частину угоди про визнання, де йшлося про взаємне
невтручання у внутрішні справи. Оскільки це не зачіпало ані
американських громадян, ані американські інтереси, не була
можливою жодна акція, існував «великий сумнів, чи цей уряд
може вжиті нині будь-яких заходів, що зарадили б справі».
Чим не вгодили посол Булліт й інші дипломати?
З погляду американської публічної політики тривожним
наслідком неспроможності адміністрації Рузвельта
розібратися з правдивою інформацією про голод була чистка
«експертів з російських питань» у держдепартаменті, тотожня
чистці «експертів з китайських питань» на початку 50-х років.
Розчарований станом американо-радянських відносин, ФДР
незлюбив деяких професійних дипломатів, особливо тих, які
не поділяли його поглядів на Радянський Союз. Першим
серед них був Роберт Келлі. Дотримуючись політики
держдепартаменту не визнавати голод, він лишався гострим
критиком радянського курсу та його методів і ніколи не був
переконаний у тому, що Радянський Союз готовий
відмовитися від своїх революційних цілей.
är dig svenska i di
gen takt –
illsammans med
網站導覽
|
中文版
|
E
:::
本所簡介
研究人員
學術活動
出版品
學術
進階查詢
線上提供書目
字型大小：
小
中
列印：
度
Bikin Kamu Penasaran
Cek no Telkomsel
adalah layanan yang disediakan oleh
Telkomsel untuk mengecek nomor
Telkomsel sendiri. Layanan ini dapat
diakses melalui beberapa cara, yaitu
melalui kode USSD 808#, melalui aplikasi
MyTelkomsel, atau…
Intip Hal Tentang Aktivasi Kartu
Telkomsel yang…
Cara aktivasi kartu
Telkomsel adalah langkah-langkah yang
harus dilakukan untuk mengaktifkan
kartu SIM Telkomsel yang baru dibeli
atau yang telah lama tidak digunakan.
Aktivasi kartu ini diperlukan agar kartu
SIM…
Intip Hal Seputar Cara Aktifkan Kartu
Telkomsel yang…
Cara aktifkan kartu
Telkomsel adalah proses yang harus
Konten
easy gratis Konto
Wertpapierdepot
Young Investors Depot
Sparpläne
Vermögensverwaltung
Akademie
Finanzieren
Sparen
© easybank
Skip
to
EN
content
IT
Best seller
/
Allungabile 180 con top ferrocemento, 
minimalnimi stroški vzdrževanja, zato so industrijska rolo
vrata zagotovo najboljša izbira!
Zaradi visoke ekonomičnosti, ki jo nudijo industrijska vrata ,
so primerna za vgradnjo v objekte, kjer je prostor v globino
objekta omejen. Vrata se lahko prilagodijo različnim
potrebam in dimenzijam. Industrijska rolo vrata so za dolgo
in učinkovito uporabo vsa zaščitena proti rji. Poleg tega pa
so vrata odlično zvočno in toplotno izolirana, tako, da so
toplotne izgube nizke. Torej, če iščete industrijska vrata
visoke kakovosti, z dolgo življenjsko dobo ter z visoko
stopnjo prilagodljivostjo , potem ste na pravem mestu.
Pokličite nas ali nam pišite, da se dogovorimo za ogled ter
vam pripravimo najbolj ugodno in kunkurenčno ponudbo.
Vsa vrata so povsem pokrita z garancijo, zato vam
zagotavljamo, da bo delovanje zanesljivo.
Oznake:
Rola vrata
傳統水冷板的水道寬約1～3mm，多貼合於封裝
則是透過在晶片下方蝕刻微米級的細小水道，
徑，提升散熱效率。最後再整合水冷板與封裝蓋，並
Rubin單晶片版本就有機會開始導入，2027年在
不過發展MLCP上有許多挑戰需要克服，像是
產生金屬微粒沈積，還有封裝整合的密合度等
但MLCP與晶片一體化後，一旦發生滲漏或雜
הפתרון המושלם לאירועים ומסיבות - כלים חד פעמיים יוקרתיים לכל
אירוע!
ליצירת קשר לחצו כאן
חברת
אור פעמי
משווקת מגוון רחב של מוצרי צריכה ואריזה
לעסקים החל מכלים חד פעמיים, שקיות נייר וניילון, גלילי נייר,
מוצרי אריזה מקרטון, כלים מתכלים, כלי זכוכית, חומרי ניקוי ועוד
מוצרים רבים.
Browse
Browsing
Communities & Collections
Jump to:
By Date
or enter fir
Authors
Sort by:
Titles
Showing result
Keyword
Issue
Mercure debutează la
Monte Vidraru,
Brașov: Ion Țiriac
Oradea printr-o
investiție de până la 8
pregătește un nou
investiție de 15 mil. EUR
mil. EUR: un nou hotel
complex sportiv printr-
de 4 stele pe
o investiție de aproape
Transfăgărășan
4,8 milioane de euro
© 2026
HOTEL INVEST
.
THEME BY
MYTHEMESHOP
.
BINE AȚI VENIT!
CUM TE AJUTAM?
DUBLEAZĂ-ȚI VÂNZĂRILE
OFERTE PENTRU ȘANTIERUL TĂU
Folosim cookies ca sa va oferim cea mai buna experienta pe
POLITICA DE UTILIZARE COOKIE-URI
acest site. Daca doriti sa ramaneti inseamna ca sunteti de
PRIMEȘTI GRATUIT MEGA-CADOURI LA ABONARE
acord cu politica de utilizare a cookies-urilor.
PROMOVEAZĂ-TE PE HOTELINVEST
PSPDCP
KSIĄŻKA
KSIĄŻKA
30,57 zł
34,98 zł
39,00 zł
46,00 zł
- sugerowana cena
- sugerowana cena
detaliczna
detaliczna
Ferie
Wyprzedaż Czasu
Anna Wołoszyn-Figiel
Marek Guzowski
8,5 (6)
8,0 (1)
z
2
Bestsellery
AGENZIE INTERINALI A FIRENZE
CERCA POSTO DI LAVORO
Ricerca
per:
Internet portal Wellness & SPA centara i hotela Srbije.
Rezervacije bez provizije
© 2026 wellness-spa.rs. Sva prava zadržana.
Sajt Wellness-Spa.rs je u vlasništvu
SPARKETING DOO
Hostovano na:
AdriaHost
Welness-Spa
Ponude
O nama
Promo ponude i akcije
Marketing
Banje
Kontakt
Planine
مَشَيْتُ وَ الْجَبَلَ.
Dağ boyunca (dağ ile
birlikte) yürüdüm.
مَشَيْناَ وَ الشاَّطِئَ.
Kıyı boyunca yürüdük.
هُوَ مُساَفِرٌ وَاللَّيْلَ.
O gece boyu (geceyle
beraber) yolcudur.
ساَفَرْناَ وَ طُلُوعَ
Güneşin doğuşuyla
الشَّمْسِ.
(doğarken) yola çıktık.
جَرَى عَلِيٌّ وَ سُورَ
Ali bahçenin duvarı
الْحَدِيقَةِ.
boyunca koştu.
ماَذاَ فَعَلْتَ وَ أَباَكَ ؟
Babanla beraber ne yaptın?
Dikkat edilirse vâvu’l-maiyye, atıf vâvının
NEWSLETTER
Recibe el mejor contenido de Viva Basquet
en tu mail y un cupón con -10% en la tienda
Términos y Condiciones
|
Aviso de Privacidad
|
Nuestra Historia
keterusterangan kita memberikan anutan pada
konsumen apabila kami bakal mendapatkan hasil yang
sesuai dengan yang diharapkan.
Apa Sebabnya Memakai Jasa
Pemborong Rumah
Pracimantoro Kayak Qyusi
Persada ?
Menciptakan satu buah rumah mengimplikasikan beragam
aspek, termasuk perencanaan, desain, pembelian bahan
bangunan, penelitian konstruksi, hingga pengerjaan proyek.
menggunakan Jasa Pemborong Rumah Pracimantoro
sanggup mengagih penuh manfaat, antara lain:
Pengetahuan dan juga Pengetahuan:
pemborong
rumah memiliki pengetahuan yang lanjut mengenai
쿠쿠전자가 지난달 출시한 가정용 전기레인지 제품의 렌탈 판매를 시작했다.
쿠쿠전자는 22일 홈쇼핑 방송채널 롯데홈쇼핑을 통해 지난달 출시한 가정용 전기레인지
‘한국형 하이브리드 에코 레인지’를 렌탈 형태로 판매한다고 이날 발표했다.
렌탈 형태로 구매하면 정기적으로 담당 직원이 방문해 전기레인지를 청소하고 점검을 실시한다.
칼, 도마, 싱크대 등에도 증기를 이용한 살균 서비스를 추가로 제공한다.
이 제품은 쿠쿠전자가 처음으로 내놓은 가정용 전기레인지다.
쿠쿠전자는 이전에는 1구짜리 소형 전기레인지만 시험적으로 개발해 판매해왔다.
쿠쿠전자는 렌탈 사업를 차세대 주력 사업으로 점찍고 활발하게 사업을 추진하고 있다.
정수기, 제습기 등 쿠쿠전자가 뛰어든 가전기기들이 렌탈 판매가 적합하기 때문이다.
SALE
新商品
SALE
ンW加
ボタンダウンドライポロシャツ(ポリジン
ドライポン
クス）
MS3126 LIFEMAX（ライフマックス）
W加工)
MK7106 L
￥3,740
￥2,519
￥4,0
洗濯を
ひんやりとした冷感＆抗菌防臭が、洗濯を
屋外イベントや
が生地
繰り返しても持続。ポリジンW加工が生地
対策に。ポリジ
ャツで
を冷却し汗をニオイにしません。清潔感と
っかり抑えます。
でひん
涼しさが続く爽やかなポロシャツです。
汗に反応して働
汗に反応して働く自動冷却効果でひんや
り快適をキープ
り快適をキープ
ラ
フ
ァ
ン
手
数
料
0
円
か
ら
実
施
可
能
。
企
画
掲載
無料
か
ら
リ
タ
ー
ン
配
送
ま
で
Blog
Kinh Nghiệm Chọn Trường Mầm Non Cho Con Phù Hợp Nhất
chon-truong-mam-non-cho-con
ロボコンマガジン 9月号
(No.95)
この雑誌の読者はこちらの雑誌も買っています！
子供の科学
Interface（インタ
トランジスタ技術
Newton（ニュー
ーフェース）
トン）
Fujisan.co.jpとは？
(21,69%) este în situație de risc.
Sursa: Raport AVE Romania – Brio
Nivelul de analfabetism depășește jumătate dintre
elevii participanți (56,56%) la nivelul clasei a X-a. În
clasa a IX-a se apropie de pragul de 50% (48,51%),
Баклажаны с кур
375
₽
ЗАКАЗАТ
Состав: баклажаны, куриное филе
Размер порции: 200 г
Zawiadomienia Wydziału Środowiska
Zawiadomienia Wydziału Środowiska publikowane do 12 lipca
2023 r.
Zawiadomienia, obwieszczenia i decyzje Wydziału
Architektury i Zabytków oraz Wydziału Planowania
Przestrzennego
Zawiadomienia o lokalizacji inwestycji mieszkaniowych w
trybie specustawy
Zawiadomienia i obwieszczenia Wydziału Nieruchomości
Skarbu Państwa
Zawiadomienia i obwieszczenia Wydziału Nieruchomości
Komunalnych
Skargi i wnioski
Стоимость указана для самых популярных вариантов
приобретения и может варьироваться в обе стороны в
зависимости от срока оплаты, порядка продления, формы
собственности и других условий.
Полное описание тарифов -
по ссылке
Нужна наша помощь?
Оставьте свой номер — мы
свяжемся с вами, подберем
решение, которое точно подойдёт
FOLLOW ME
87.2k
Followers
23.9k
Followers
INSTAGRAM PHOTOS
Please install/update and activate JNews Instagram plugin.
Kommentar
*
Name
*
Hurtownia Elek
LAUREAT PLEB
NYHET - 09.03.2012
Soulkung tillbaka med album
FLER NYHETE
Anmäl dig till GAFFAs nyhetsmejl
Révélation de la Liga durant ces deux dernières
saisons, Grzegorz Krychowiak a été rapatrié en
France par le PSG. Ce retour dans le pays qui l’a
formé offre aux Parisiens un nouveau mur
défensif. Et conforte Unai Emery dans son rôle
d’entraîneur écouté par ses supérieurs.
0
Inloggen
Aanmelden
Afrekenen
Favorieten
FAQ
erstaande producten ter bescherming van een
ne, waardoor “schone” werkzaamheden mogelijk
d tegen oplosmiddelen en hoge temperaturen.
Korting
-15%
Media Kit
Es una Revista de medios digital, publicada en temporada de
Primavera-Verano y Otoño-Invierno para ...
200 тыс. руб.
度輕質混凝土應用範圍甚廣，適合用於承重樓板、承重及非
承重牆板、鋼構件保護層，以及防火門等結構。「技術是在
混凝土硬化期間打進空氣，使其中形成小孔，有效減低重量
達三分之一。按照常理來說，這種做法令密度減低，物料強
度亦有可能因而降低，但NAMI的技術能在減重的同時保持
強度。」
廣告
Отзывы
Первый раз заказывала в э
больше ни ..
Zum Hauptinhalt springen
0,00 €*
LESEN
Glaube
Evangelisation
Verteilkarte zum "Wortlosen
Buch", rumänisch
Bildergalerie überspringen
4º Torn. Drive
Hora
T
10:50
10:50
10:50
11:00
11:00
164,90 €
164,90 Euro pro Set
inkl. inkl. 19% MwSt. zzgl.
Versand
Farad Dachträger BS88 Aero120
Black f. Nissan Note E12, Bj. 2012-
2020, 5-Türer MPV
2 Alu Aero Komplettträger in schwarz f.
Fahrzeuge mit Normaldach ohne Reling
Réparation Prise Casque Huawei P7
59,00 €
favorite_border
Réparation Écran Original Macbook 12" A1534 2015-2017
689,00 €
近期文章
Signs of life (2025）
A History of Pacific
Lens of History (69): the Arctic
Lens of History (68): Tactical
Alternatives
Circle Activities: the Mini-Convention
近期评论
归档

+++

### Requirement
Extract every row above that contains the string "untuk", matching case exactly.

### Response to this task
Telkomsel untuk mengecek nomor
harus dilakukan untuk mengaktifkan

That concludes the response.